Preliminary Remarks and Acknowledgments
The curse of China studies for Westerners has always been the transliteration of Chinese sounds. For many years the scholarly (and popular) convention was to use the so-called Wade-Giles system for rendering Chinese names, terms, and titles, which is why so many people in the West know the Classic of Changes as the I Ching. I have retained this long-standing usage in the title of this biography, but in the body of the book I have rendered it according to the more current Pinyin system of transliteration: hence, Yijing. I have employed similarly standard conventions for the transliteration of other Asian names but have eliminated most diacritical marks and have tried to keep technical terms and titles to a minimum. For instance, although the two characters for Yijing are pronounced (and therefore transliterated) in sometimes radically different ways in Japanese (Ekikyo), Korean (Yokkyong), Vietnamese (Dich Kinh), and Tibetan (Yi Kying), I have used only the Chinese (Pinyin) transliteration of this title in the text, regardless of the culture area under discussion. In the same spirit, I have translated into English (or used already common renderings of) virtually all the technical words, expressions, terms, and titles in the main part of this book, relegating transliterations to the index, in parentheses that follow the translated terms and titles.
Since this book is designed primarily for nonspecialists, I have not burdened it with detailed descriptions, elaborate footnotes, discussions of arcane scholarly debates, or extensive bibliographies in Asian and Western languages. Material of this sort may be found in my 2008 book, Fathoming the Cosmos and Ordering the World: The Yijing (I-Ching, or Classic of Changes) and Its Evolution in China. I am grateful to the University of Virginia Press for permitting me to draw from parts of this work in my discussion of the domestic development of the Changes. I might add that the acknowledgments, notes, and bibliographies of Fathoming the Cosmos reveal abundantly the profound debt I owe to my teachers in the China field, my many valuable friends and colleagues at Rice University, and a host of other scholars around the world, several of whom also deserve special mention here for their specific contributions to this volume: Joseph Adler, Alejandro Chaoul, Howard Goodman, Tze-ki Hon, Pei Jin, Yung Sik Kim, Livia Kohn, Liu Dajun, Richard John Lynn, Naturaleza Moore, Benjamin Wai-ming Ng, Bent Nielsen, Valrae Reynolds, Hyong Rhew, Dennis Schilling, Edward Shaughnessy, Shen Heyong, Kidder Smith, Benjamin Wallacker, Wang Mingxiong, and Zhang Wenzhi.

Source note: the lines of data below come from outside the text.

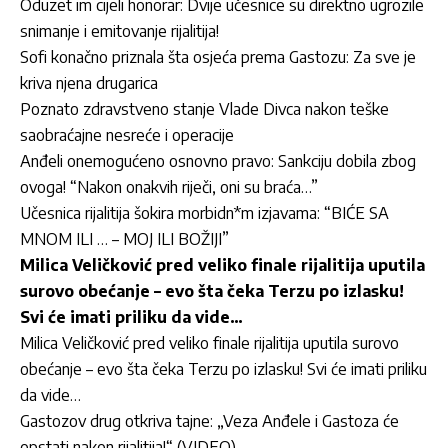
Oduzet im cijeli honorar: Dvije učesnice su direktno ugrozile
snimanje i emitovanje rijalitija!
Sofi konačno priznala šta osjeća prema Gastozu: Za sve je
kriva njena drugarica
Poznato zdravstveno stanje Vlade Divca nakon teške
saobraćajne nesreće i operacije
Anđeli onemogućeno osnovno pravo: Sankciju dobila zbog
ovoga! “Nakon onakvih riječi, oni su braća…”
Učesnica rijalitija šokira morbidn*m izjavama: “BIĆE SA
MNOM ILI … – MOJ ILI BOŽIJI”
Milica Veličković pred veliko finale rijalitija uputila
surovo obećanje – evo šta čeka Terzu po izlasku!
Svi će imati priliku da vide…
Milica Veličković pred veliko finale rijalitija uputila surovo
obećanje – evo šta čeka Terzu po izlasku! Svi će imati priliku
da vide…
Gastozov drug otkriva tajne: „Veza Anđele i Gastoza će
opstati nakon rijalitija!“ (VIDEO)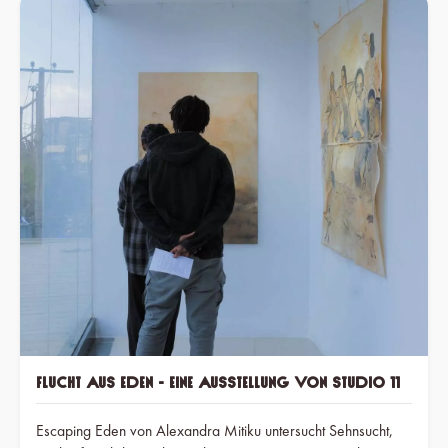
Flucht aus Eden - Eine Ausstellung von Studio 11
Escaping Eden von Alexandra Mitiku untersucht Sehnsucht,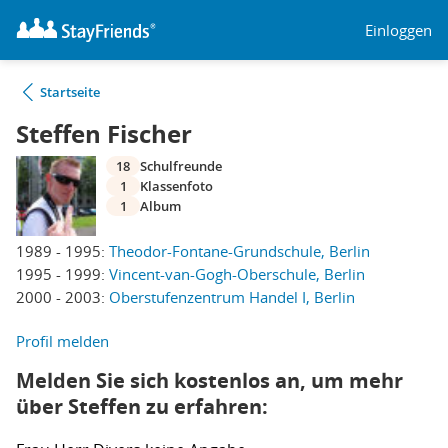
Einloggen
Startseite
Steffen Fischer
18
Schulfreunde
1
Klassenfoto
1
Album
1989 - 1995:
Theodor-Fontane-Grundschule, Berlin
1995 - 1999:
Vincent-van-Gogh-Oberschule, Berlin
2000 - 2003:
Oberstufenzentrum Handel I, Berlin
Profil melden
Melden Sie sich kostenlos an, um mehr
über Steffen zu erfahren: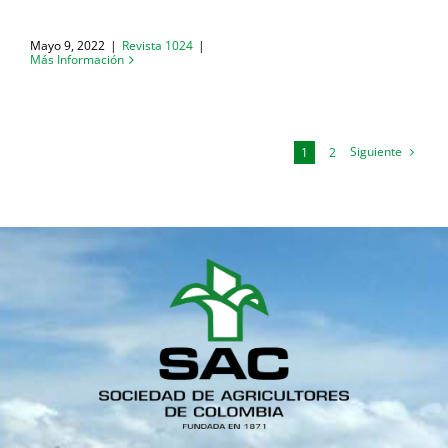
Mayo 9, 2022
|
Revista 1024
|
Más Información
Siguiente
1
2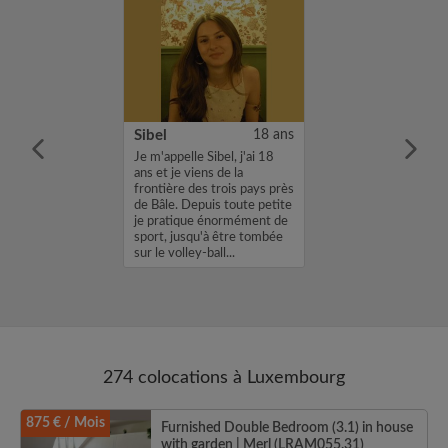
26 ans
Sibel
18 ans
e m’appelle Abde,
Je m'appelle Sibel, j'ai 18
t je vais
ans et je viens de la
 à Luxembourg en
frontière des trois pays près
our un stage
de Bâle. Depuis toute petite
eur bancaire. Je
je pratique énormément de
une chambre du
sport, jusqu'à être tombée
re au 31 dé...
sur le volley-ball...
274 colocations à Luxembourg
875 € / Mois
Furnished Double Bedroom (3.1) in house
with garden | Merl (LRAM055.31)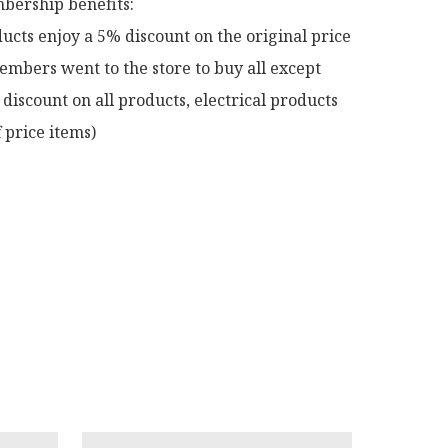
ership benefits:

ucts enjoy a 5% discount on the original price

mbers went to the store to buy all except 
discount on all products, electrical products 
 price items)
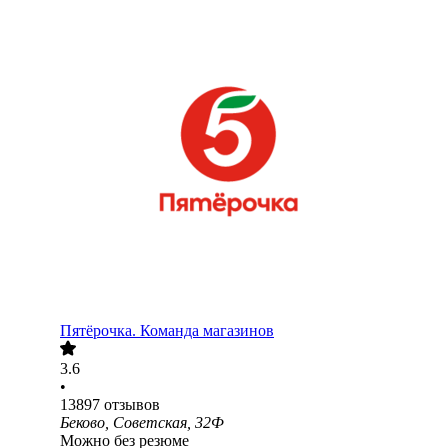
Пятёрочка. Команда магазинов
3.6
•
13897
отзывов
Беково, Советская, 32Ф
Можно без резюме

There are literally hundreds of Western-language translations of the Yijing (also known as the Zhou Changes), several of which I discuss in chapter 5. For this biography I have drawn upon, and modified when necessary, five well-known renderings that reflect different understandings of the work as they developed at different periods in Chinese history: (1) Richard Kunst’s dissertation, titled “The Original Yijing” (1985), which offers a heavily annotated translation of the earliest layers of the so-called basic text (c. 800 BCE); (2) Richard Rutt’s Zhouyi (1996), which has a similar chronological focus but is less technical and more accessible; (3) Edward Shaughnessy’s I Ching (1996), which translates a second-century BCE version of the Changes that was discovered at Mawangdui (Hunan province) about four decades ago; (4) Richard John Lynn’s The Classic of Changes (1994), which not only provides a rendering of the work after it became a classic in 136 BCE but also offers a highly influential third-century CE commentary on the Yijing, as well as abundant notes on later interpretations of the work; and (5) Richard Wilhelm’s The I Ching or Book of Changes (1967), based on a Song dynasty (960–1279 CE) understanding of the text that became the orthodox interpretation from the fourteenth century into the early twentieth.
For a reference book on Yijing scholarship and technical terminology, there is no better English-language resource than Bent Nielsen’s A Companion to Yi jing Numerology and Cosmology: Chinese Studies of Images and Numbers from Han (202 BCE–220 CE) to Song (960–1279 CE) (2003), which is organized alphabetically by Pinyin transliterations of names, terms, and titles. Another extremely useful reference work, in German, is Dennis Schilling’s Yijing: Das Buch der Wandlungen (2009), which attempts to capture the earliest meaning of the Changes while also offering valuable information on the complex history of the classic.